Write out the entries exactly, leaving out every picture.
——
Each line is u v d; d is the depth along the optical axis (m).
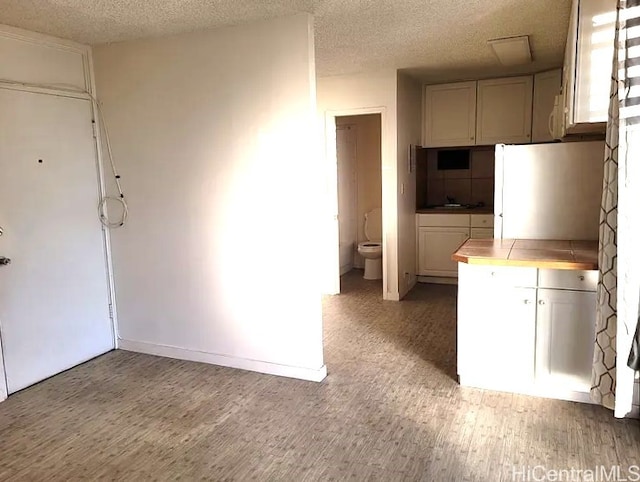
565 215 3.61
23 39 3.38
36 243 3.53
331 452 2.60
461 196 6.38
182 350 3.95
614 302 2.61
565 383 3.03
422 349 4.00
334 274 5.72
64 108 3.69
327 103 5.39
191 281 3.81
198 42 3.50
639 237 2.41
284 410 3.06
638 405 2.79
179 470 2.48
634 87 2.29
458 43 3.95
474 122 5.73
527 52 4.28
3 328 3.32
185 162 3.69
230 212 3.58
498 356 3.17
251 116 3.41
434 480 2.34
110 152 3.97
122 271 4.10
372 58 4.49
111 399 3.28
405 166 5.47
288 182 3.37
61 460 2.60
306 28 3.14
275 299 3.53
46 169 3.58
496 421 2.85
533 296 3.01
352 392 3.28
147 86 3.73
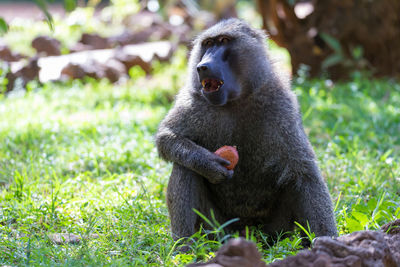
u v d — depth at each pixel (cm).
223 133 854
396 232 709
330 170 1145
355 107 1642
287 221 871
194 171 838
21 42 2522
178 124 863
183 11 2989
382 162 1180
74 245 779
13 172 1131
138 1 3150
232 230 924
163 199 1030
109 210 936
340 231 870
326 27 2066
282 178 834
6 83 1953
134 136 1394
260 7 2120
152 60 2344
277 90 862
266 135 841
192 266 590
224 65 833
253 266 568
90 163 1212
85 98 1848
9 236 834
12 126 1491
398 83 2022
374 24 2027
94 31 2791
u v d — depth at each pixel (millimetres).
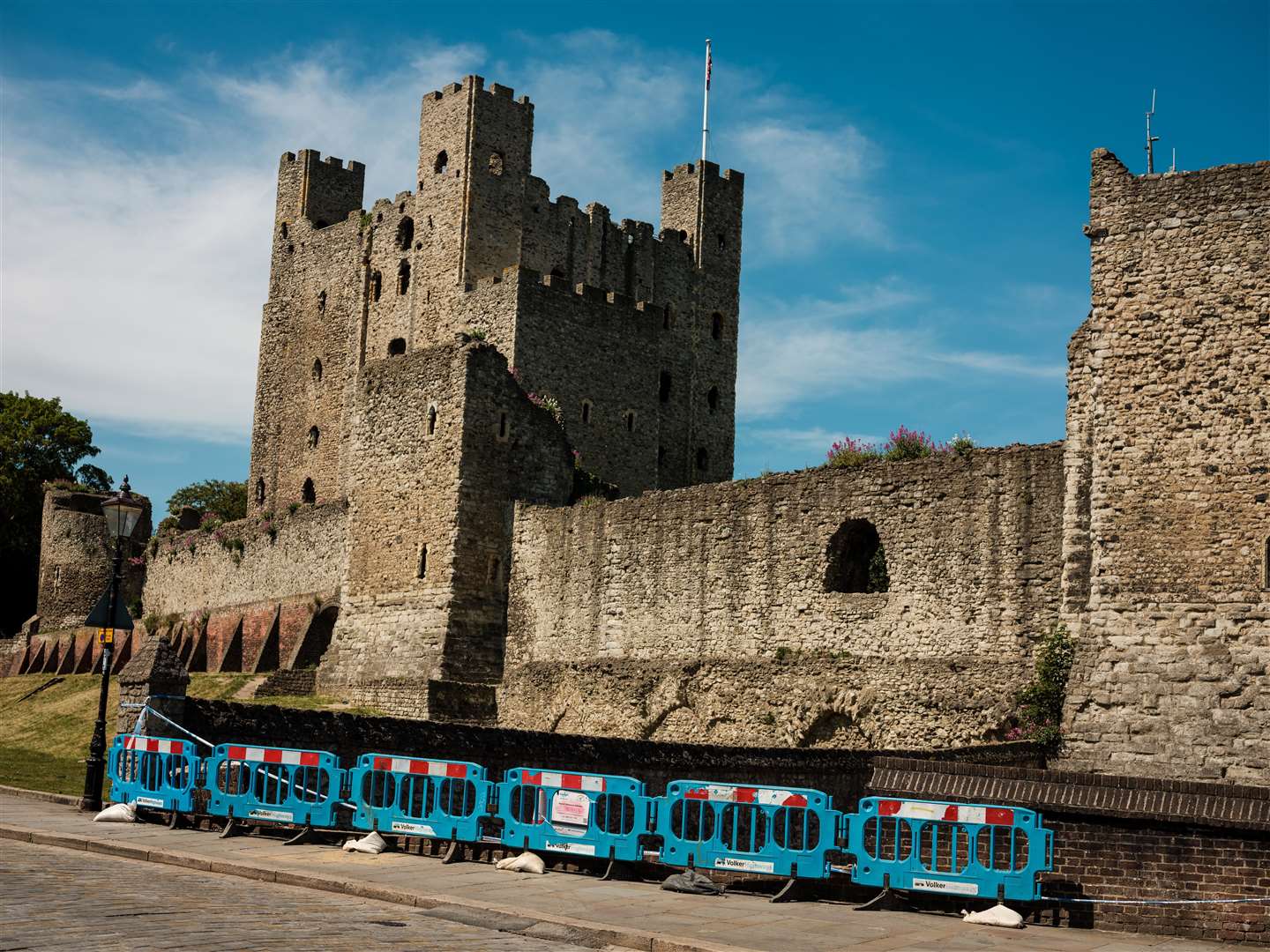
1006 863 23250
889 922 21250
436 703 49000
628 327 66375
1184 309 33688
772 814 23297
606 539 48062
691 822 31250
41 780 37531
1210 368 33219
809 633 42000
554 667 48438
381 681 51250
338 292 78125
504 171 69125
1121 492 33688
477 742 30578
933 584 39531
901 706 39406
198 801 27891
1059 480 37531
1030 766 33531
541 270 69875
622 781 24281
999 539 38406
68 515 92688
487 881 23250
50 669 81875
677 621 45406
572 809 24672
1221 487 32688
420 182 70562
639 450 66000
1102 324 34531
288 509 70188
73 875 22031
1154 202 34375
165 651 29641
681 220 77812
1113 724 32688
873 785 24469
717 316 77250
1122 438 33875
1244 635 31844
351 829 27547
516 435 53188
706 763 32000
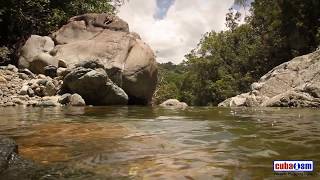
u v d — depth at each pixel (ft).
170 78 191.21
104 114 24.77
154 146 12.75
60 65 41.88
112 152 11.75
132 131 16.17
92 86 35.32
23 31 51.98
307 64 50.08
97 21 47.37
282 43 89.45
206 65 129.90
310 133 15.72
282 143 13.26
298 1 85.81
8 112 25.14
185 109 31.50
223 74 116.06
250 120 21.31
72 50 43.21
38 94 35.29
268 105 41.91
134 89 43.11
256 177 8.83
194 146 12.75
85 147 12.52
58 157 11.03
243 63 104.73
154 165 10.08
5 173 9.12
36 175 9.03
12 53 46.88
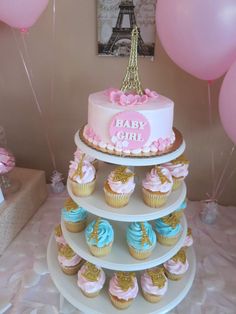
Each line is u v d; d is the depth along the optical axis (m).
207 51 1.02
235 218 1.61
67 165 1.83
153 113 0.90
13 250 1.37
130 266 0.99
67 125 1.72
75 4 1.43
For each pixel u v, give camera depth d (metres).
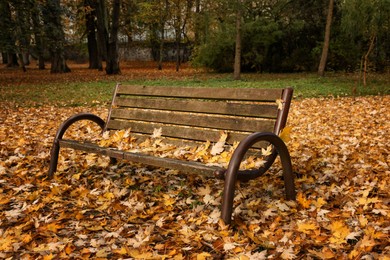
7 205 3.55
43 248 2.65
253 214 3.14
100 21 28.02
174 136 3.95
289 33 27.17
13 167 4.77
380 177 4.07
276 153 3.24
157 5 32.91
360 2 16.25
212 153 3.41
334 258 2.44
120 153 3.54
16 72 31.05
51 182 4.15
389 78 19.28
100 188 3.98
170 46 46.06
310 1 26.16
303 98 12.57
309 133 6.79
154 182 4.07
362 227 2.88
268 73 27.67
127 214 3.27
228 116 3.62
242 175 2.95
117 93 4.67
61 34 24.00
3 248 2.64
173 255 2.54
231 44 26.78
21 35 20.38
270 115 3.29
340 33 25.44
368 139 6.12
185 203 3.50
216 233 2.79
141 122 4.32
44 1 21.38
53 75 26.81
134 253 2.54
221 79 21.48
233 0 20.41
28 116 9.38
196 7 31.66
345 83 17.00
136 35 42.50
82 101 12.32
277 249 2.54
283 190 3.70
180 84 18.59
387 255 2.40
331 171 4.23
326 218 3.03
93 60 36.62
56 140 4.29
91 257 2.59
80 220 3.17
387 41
——
--- YOUR RESPONSE ---
Each line is u v d; d is the depth along the optical axis (m).
565 215 3.61
23 39 3.38
36 243 3.53
331 452 2.60
461 196 6.38
182 350 3.95
614 302 2.61
565 383 3.03
422 349 4.00
334 274 5.72
64 108 3.69
327 103 5.39
191 281 3.81
198 42 3.50
639 237 2.41
284 410 3.06
638 405 2.79
179 470 2.48
634 87 2.29
458 43 3.95
474 122 5.73
527 52 4.28
3 328 3.32
185 162 3.69
230 212 3.58
498 356 3.17
251 116 3.41
434 480 2.34
110 152 3.97
122 271 4.10
372 58 4.49
111 399 3.28
405 166 5.47
288 182 3.37
61 460 2.60
306 28 3.14
275 299 3.53
46 169 3.58
496 421 2.85
533 296 3.01
352 392 3.28
147 86 3.73
u v d — depth at each pixel (cm).
223 133 854
396 232 709
330 170 1145
355 107 1642
287 221 871
194 171 838
21 42 2522
178 124 863
183 11 2989
382 162 1180
74 245 779
13 172 1131
138 1 3150
232 230 924
163 199 1030
109 210 936
340 231 870
326 27 2066
282 178 834
6 83 1953
134 136 1394
260 7 2120
152 60 2344
277 90 862
266 135 841
192 266 590
224 65 833
253 266 568
90 163 1212
85 98 1848
9 236 834
12 126 1491
398 83 2022
374 24 2027
94 31 2791
u v d — depth at each pixel (millimetres).
1006 863 23250
889 922 21250
436 703 49000
628 327 66375
1184 309 33688
772 814 23297
606 539 48062
691 822 31250
41 780 37531
1210 368 33219
809 633 42000
554 667 48438
381 681 51250
338 292 78125
504 171 69125
1121 492 33688
477 742 30578
933 584 39531
901 706 39406
198 801 27891
1059 480 37531
1030 766 33531
541 270 69875
622 781 24281
999 539 38406
68 515 92688
487 881 23250
50 669 81875
677 621 45406
572 809 24672
1221 487 32688
420 182 70562
639 450 66000
1102 324 34531
288 509 70188
73 875 22031
1154 202 34375
165 651 29641
681 220 77812
1113 724 32688
873 785 24469
717 316 77250
1122 438 33875
1244 635 31844
351 829 27547
516 435 53188
706 763 32000
u v d — depth at each pixel (ft).
170 78 191.21
104 114 24.77
154 146 12.75
60 65 41.88
112 152 11.75
132 131 16.17
92 86 35.32
23 31 51.98
307 64 50.08
97 21 47.37
282 43 89.45
206 65 129.90
310 133 15.72
282 143 13.26
298 1 85.81
8 112 25.14
185 109 31.50
223 74 116.06
250 120 21.31
72 50 43.21
38 94 35.29
268 105 41.91
134 89 43.11
256 177 8.83
194 146 12.75
85 147 12.52
58 157 11.03
243 63 104.73
154 165 10.08
5 173 9.12
36 175 9.03
12 53 46.88
Each line is u v d; d is the depth along the optical axis (m).
207 51 1.02
235 218 1.61
67 165 1.83
153 113 0.90
13 250 1.37
130 266 0.99
67 125 1.72
75 4 1.43
For each pixel u v, give camera depth d (metres).
7 205 3.55
43 248 2.65
253 214 3.14
100 21 28.02
174 136 3.95
289 33 27.17
13 167 4.77
380 177 4.07
276 153 3.24
157 5 32.91
360 2 16.25
212 153 3.41
334 258 2.44
120 153 3.54
16 72 31.05
51 182 4.15
389 78 19.28
100 188 3.98
170 46 46.06
310 1 26.16
303 98 12.57
309 133 6.79
154 182 4.07
362 227 2.88
268 73 27.67
127 214 3.27
228 116 3.62
242 175 2.95
117 93 4.67
61 34 24.00
3 248 2.64
173 255 2.54
231 44 26.78
21 35 20.38
270 115 3.29
340 33 25.44
368 139 6.12
185 203 3.50
216 233 2.79
141 122 4.32
44 1 21.38
53 75 26.81
134 253 2.54
221 79 21.48
233 0 20.41
28 116 9.38
196 7 31.66
345 83 17.00
136 35 42.50
82 101 12.32
277 249 2.54
283 190 3.70
180 84 18.59
387 255 2.40
331 171 4.23
326 218 3.03
93 60 36.62
56 140 4.29
91 257 2.59
80 220 3.17
387 41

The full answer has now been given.